Впрочем, оговаривается Волин, антисемитизм - это давняя немецкая традиция, присущая не маргиналам, а консервативным немецким культурным кругам. Он ссылается на работу историка Генриха Трейчке от 1880 г. «Евреи - наше несчастье», на Вернера Зомбарта, тремя десятилетиями позже в «псевдонаучных рассуждениях» постулировавшего «любовь евреев к торговле и расчетам», на Макса Вебера, в 1904 г. в работе «Протестантская этика и дух капитализма» назвавшего евреев «острием копья современного капитализма» (с. 389) и наконец на Освальда Шпенглера, которого Хайдеггер, по мнению Волина, высоко ценил и который в качестве признаков «заката Европы» указывал на смешение рас, утерю корней, а также чувства общности и веры. В Германии между двумя мировыми войнами «критика цивилизации шла рука об руку с критикой разума» (в первую очередь кантианства), полагает Волин, указывая на симпатию Хайдеггера к подобному подходу. «Не секрет, что целью критики разума нередко были евреи», - поясняет он,
указывая на критику Хайдеггером их «калькуля» и «расчетливости» в «Черных тетрадях» (с. 390).
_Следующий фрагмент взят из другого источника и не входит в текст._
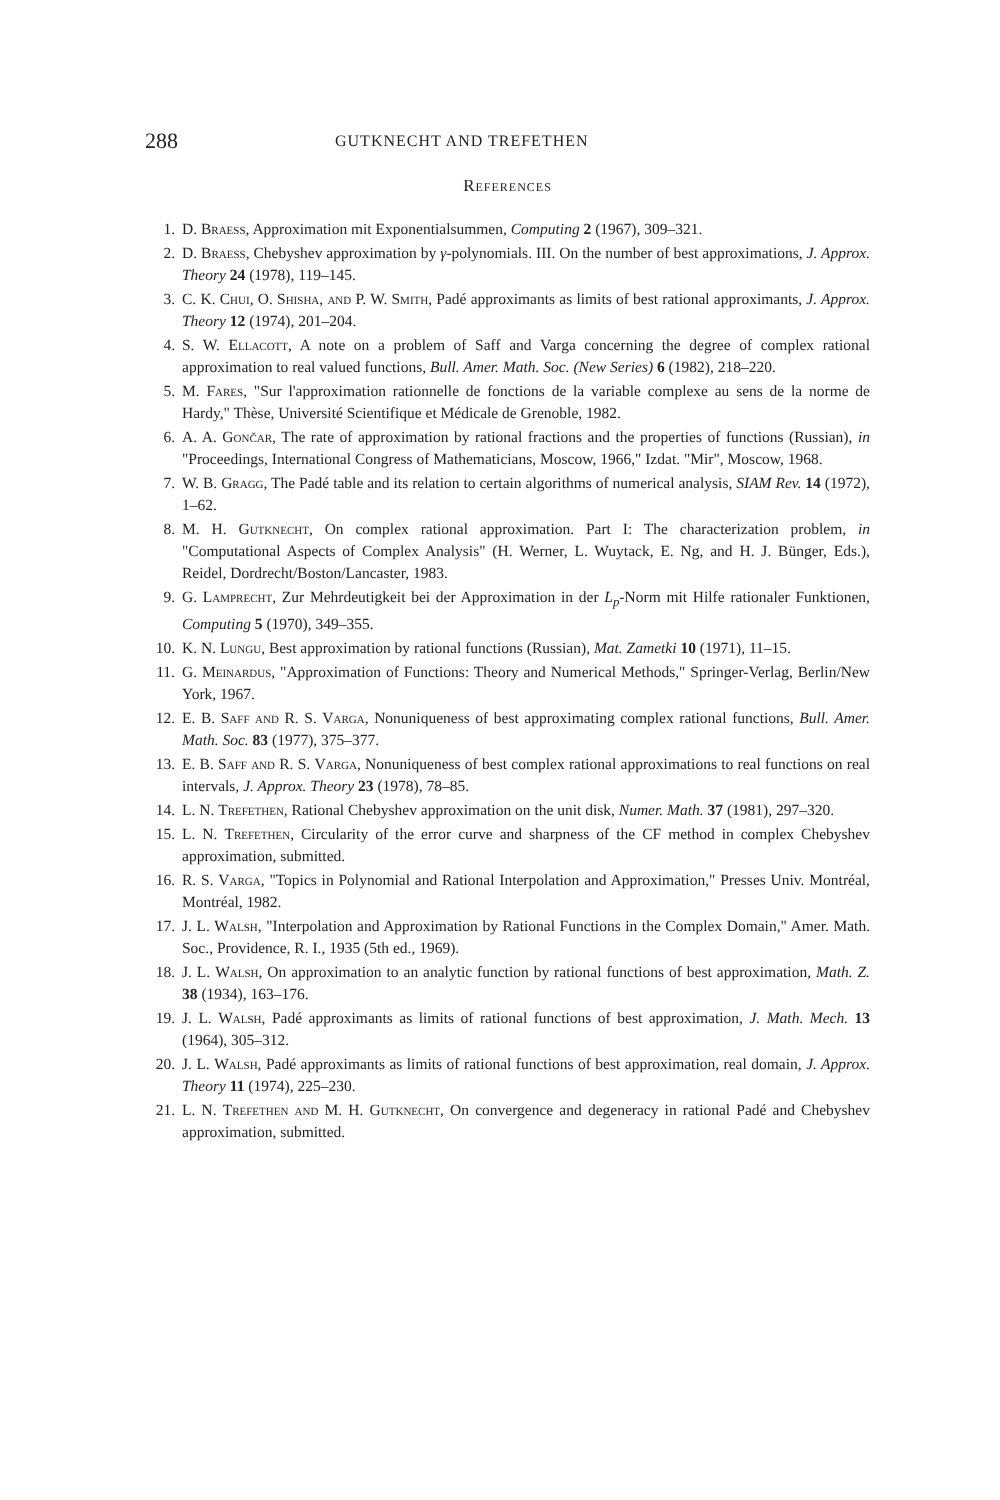288 GUTKNECHT AND TREFETHEN
References
1. D. Braess, Approximation mit Exponentialsummen, Computing 2 (1967), 309–321.
2. D. Braess, Chebyshev approximation by γ-polynomials. III. On the number of best approximations, J. Approx. Theory 24 (1978), 119–145.
3. C. K. Chui, O. Shisha, and P. W. Smith, Padé approximants as limits of best rational approximants, J. Approx. Theory 12 (1974), 201–204.
4. S. W. Ellacott, A note on a problem of Saff and Varga concerning the degree of complex rational approximation to real valued functions, Bull. Amer. Math. Soc. (New Series) 6 (1982), 218–220.
5. M. Fares, "Sur l'approximation rationnelle de fonctions de la variable complexe au sens de la norme de Hardy," Thèse, Université Scientifique et Médicale de Grenoble, 1982.
6. A. A. Gončar, The rate of approximation by rational fractions and the properties of functions (Russian), in "Proceedings, International Congress of Mathematicians, Moscow, 1966," Izdat. "Mir", Moscow, 1968.
7. W. B. Gragg, The Padé table and its relation to certain algorithms of numerical analysis, SIAM Rev. 14 (1972), 1–62.
8. M. H. Gutknecht, On complex rational approximation. Part I: The characterization problem, in "Computational Aspects of Complex Analysis" (H. Werner, L. Wuytack, E. Ng, and H. J. Bünger, Eds.), Reidel, Dordrecht/Boston/Lancaster, 1983.
9. G. Lamprecht, Zur Mehrdeutigkeit bei der Approximation in der L<sub>p</sub>-Norm mit Hilfe rationaler Funktionen, Computing 5 (1970), 349–355.
10. K. N. Lungu, Best approximation by rational functions (Russian), Mat. Zametki 10 (1971), 11–15.
11. G. Meinardus, "Approximation of Functions: Theory and Numerical Methods," Springer-Verlag, Berlin/New York, 1967.
12. E. B. Saff and R. S. Varga, Nonuniqueness of best approximating complex rational functions, Bull. Amer. Math. Soc. 83 (1977), 375–377.
13. E. B. Saff and R. S. Varga, Nonuniqueness of best complex rational approximations to real functions on real intervals, J. Approx. Theory 23 (1978), 78–85.
14. L. N. Trefethen, Rational Chebyshev approximation on the unit disk, Numer. Math. 37 (1981), 297–320.
15. L. N. Trefethen, Circularity of the error curve and sharpness of the CF method in complex Chebyshev approximation, submitted.
16. R. S. Varga, "Topics in Polynomial and Rational Interpolation and Approximation," Presses Univ. Montréal, Montréal, 1982.
17. J. L. Walsh, "Interpolation and Approximation by Rational Functions in the Complex Domain," Amer. Math. Soc., Providence, R. I., 1935 (5th ed., 1969).
18. J. L. Walsh, On approximation to an analytic function by rational functions of best approximation, Math. Z. 38 (1934), 163–176.
19. J. L. Walsh, Padé approximants as limits of rational functions of best approximation, J. Math. Mech. 13 (1964), 305–312.
20. J. L. Walsh, Padé approximants as limits of rational functions of best approximation, real domain, J. Approx. Theory 11 (1974), 225–230.
21. L. N. Trefethen and M. H. Gutknecht, On convergence and degeneracy in rational Padé and Chebyshev approximation, submitted.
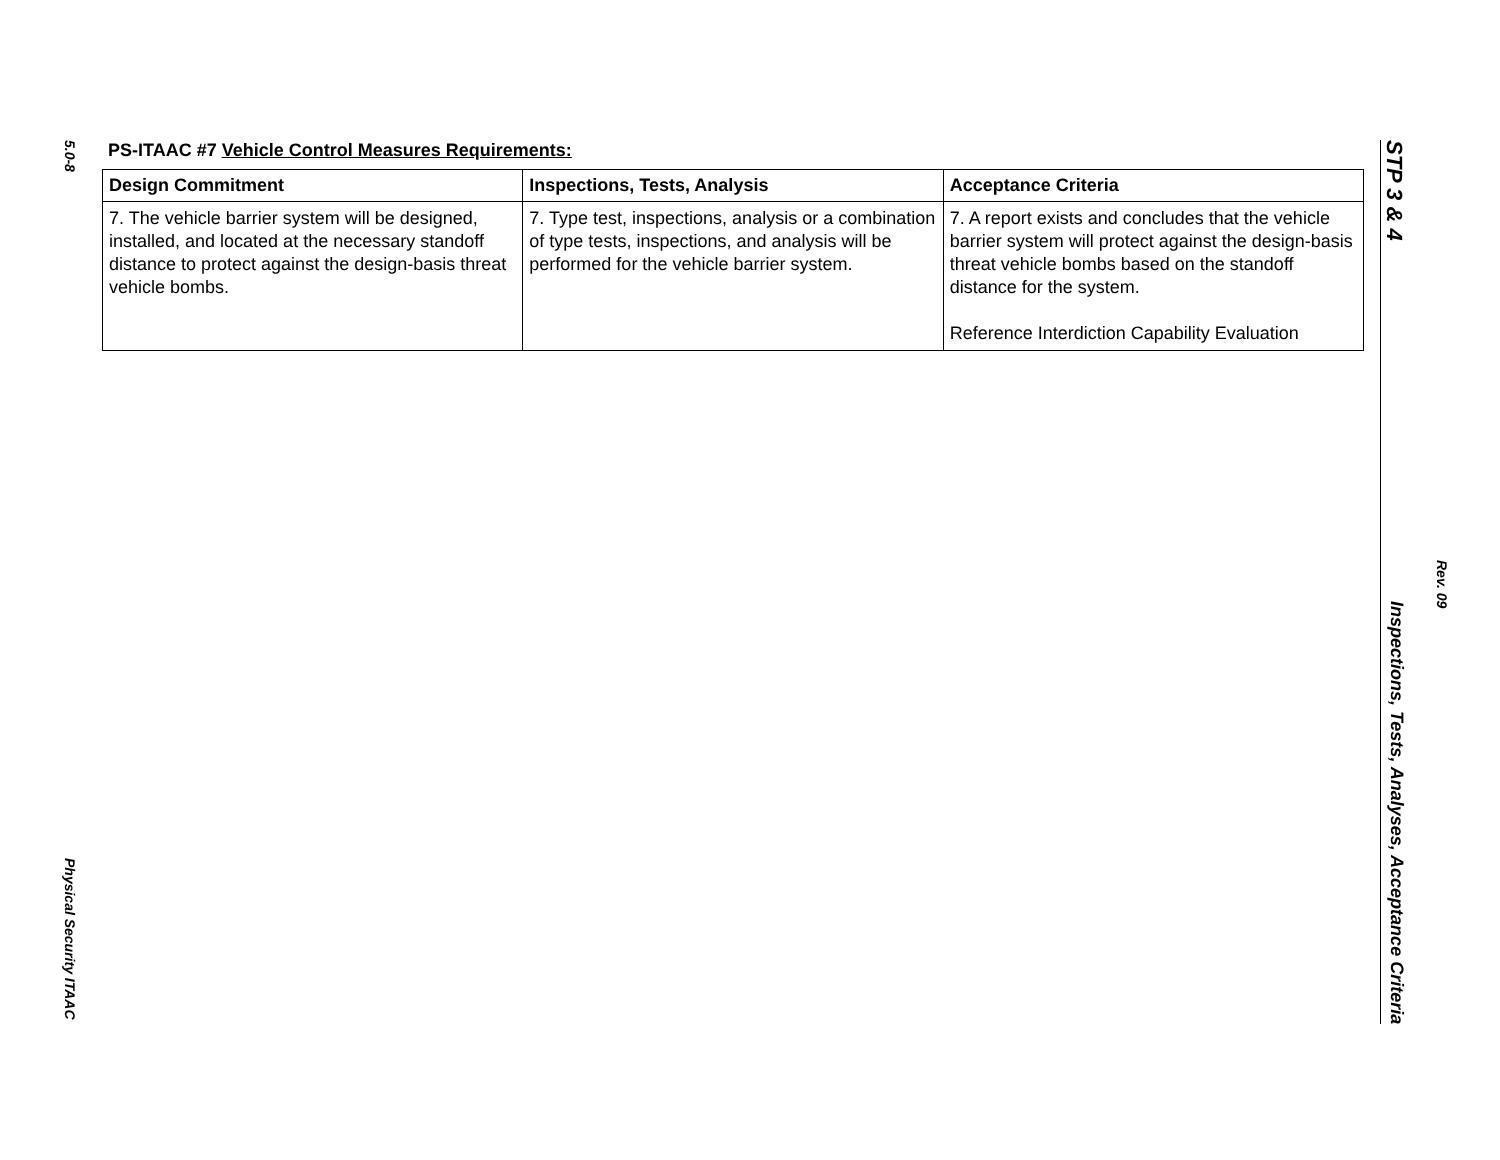5.0-8 Physical Security ITAAC
PS-ITAAC #7 Vehicle Control Measures Requirements:
| Design Commitment | Inspections, Tests, Analysis | Acceptance Criteria |
| --- | --- | --- |
| 7. The vehicle barrier system will be designed, installed, and located at the necessary standoff distance to protect against the design-basis threat vehicle bombs. | 7. Type test, inspections, analysis or a combination of type tests, inspections, and analysis will be performed for the vehicle barrier system. | 7. A report exists and concludes that the vehicle barrier system will protect against the design-basis threat vehicle bombs based on the standoff distance for the system. Reference Interdiction Capability Evaluation |
STP 3 & 4 Inspections, Tests, Analyses, Acceptance Criteria
Rev. 09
Одним из главных объектов критики экзистенциальной философии Хайдеггера было широко распространенное в кайзеровском рейхе неокантианство, главным представителем которого был Германн Коэн. Эту философию Хайдеггер считал «бесплодным и бескровным интеллектуализмом» (с. 391). Полемизируя с теми «защитниками Хайдеггера», которые полагают, что «ядовитый антисемитизм, пронизывающий "Черные тетради"», это лишь «позднее явление», «достойный сожаления ляп», Волин стремится доказать, что формирование Хайдеггера как философа происходило в рамках антицивилизационной и антисемитской традиции: «если эпоха модерна обречена на катастрофу и если, с немецкой точки зрения, виноват в этом западный рационализм, то вполне логично, что за всем этим крушением стоят евреи» (там же).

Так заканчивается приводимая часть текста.